* **Directions**
Among the entries below, extract exactly the lines that run from the one with "43: (855, 411)" through the one with "57: (420, 1115)", both ends included.

[Data entries]
________________________

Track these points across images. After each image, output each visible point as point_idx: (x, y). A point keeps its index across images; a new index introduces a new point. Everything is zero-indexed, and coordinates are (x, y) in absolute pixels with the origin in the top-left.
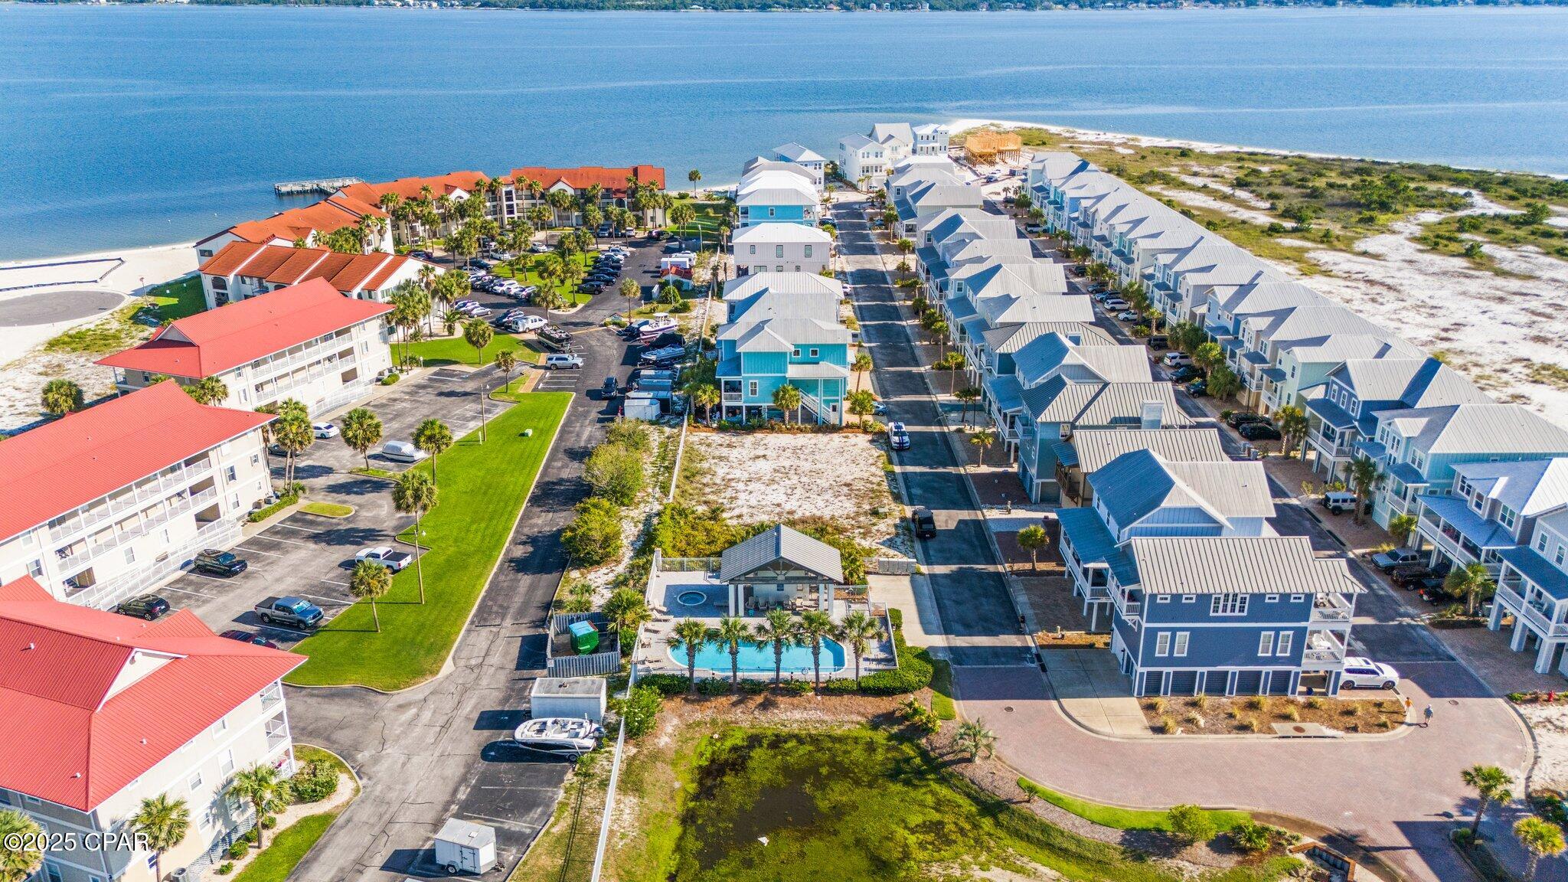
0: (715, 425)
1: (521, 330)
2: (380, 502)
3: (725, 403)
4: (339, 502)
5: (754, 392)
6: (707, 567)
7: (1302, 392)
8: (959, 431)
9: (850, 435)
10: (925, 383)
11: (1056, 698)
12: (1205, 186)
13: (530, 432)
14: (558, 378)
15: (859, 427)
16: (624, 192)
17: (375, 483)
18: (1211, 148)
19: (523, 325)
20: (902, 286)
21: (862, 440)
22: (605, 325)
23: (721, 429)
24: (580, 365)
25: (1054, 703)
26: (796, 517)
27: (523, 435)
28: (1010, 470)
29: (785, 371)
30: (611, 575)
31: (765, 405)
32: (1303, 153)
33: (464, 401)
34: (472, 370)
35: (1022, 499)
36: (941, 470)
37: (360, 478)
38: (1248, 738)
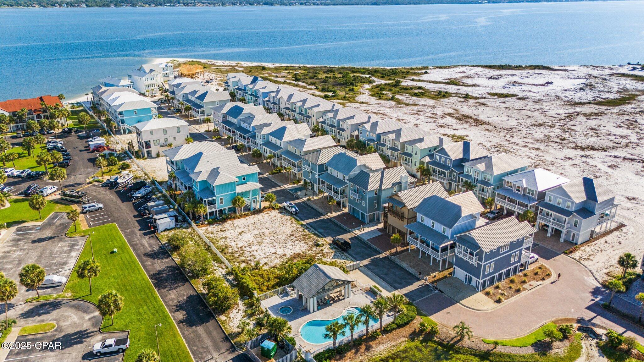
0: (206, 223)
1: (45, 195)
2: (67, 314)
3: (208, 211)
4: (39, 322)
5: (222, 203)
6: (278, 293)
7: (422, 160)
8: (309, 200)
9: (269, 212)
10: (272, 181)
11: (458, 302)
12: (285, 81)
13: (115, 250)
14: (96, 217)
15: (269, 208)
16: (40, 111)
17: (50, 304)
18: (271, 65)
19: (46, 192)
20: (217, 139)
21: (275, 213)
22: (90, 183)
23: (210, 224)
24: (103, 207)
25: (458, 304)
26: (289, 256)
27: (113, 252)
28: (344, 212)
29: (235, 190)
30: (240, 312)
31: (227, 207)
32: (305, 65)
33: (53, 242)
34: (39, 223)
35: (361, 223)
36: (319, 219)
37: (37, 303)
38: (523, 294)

________________________

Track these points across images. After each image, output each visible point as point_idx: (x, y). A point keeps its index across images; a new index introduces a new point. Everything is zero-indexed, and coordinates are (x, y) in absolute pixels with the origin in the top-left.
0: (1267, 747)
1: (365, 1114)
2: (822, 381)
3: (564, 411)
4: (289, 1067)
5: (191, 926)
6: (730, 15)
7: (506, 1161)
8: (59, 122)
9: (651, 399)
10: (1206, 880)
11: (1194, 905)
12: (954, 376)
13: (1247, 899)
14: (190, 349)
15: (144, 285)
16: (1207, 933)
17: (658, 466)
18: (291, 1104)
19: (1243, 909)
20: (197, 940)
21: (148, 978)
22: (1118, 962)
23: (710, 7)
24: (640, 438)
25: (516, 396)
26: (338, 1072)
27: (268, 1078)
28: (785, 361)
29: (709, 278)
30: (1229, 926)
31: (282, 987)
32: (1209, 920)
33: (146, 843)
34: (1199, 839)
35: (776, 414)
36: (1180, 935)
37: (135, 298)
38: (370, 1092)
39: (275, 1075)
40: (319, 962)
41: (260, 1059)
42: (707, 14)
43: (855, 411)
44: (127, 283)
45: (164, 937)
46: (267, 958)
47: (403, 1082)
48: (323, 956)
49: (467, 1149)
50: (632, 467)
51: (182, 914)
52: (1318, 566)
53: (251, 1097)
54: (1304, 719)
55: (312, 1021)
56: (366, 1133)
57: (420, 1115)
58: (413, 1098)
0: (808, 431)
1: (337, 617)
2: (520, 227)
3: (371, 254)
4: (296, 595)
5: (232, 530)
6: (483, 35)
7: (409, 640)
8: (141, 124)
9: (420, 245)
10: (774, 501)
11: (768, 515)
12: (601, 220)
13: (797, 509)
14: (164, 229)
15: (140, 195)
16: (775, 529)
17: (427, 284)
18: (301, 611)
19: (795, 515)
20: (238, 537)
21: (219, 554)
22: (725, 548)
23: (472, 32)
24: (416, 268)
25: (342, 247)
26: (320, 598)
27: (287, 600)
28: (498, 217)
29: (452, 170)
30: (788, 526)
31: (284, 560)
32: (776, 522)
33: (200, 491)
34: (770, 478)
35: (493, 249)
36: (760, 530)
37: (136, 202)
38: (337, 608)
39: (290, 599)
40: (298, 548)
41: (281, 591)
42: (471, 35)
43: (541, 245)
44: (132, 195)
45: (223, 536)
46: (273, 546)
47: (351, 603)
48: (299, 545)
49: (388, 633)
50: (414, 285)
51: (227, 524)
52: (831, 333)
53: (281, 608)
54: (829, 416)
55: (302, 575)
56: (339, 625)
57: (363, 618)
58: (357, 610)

________________________

* **Written response**
43: (855, 411)
44: (127, 283)
45: (164, 937)
46: (267, 958)
47: (403, 1082)
48: (323, 956)
49: (467, 1149)
50: (632, 467)
51: (182, 914)
52: (1318, 566)
53: (251, 1097)
54: (1304, 719)
55: (312, 1021)
56: (366, 1133)
57: (420, 1115)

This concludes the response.